Os investimentos no Programa de Aceleração Econômica (PAC) somaram R$ 9,798 bilhões em dezembro, queda real de 6% ante igual mês do ano passado. Já no acumulado do ano, as despesas com o PAC somaram R$ 29,598 bilhões, recuo de 32,2% ante 2016, já descontada a inflação.
As despesas sujeitas ao teto de gastos aprovado pela Emenda Constitucional 95 subiram 3,1% em 2017 ante 2016, segundo o Tesouro Nacional. O resultado ficou bem abaixo do limite de crescimento das despesas do governo, que era de 7,2%. No ano passado, foram gastos 96,21% do teto de despesas estabelecido para o ano, que foi de R$ 1,308 bilhão.

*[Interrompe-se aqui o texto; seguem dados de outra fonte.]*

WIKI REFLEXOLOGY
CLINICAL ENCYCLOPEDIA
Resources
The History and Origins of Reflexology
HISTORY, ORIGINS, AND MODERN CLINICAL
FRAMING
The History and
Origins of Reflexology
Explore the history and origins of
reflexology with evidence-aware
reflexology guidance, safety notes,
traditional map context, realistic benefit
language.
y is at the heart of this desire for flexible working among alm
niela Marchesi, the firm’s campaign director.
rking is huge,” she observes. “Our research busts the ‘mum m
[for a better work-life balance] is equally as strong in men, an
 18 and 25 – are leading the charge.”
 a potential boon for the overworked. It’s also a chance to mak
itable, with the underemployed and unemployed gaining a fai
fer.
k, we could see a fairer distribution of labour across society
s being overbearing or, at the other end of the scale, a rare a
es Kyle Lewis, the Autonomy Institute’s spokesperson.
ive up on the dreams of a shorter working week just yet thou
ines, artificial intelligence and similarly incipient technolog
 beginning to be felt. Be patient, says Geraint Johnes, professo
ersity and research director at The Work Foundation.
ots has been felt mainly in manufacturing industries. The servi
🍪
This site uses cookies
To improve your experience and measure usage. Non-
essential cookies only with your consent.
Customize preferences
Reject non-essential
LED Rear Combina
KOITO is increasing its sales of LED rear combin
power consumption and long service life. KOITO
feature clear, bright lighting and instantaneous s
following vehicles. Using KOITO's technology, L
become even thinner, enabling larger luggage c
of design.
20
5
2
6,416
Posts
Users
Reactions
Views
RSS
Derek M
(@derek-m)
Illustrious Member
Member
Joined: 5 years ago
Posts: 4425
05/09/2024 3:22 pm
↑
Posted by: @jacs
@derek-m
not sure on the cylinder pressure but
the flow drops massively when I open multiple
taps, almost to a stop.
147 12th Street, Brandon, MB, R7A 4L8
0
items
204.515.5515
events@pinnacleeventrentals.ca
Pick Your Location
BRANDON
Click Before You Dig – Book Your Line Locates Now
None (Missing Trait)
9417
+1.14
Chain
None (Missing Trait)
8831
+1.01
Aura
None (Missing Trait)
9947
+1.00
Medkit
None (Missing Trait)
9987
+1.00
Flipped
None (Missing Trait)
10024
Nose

Apesar do enquadramento prévio das despesas do governo federal ao teto, alguns poderes e órgãos ficaram fora dos limites individualizados – todos devem respeitar o limite de gastos. É o caso, por exemplo, do Poder Judiciário, que cresceu 7,5%, principalmente os gastos da Justiça do Trabalho (10,6%). Também cresceram acima do teto as despesas da Defensoria Pública da União (14,2%) e do Ministério Público da União (9,5%). As despesas dos poderes Executivo e Legislativo ficaram abaixo do teto, subindo, respectivamente, 3% e 2,9%.
Receitas. As receitas com concessões totalizaram R$ 32,106 bilhões no ano passado, alta real de 38,3% ante 2016, de acordo com dados do Tesouro Nacional. Em dezembro de 2017, essa receita somou R$ 12,424 bilhões, ante R$ 270,5 milhões de dezembro do ano anterior.
O caixa do governo federal recebeu R$ 5,517 bilhões em dividendos pagos pelas empresas estatais em 2017, cifra 88,9% maior do que em 2016. Em dezembro, as receitas com dividendos somaram R$ 338,7 milhões, queda real de 69,6% em relação a igual período de 2016.
Resultado
Alta. O resultado fiscal de 2017 ficou R$ 34,6 bilhões melhor que a meta de déficit para o ano devido a uma receita líquida R$ 4,6 bilhões superior à prevista pelo Governo Central.
Déficit fica abaixo da meta fiscal
Com a contenção de gastos e a recuperação da arrecadação no final do ano, as contas do governo fecharam 2017 com um déficit primário de R$ 124,4 bilhões, resultado negativo R$ 34,6 bilhões abaixo da meta para o ano, de R$ 159 bilhões. O rombo ficaria abaixo inclusive da meta anterior de déficit, de R$ 139 bilhões, que foi ampliada em agosto do ano passado.
A receita líquida somou R$ 1,154 trilhão em 2017, alta de 2,5% em relação a 2016, e as despesas totalizaram R$ 1,279 trilhão, queda de 1% na comparação com o ano retrasado. O Tesouro ressaltou que, entre agosto e dezembro, as receitas vieram R$ 11,4 bilhões acima do esperado, enquanto que as despesas foram R$ 6,4 bilhões abaixo da expectativa.
Regra de ouro
Cumprida. As despesas de capital superaram as receitas com operações de crédito em R$ 28,8 bilhões em 2017, o que significa que a chamada regra de ouro foi cumprida no ano passado.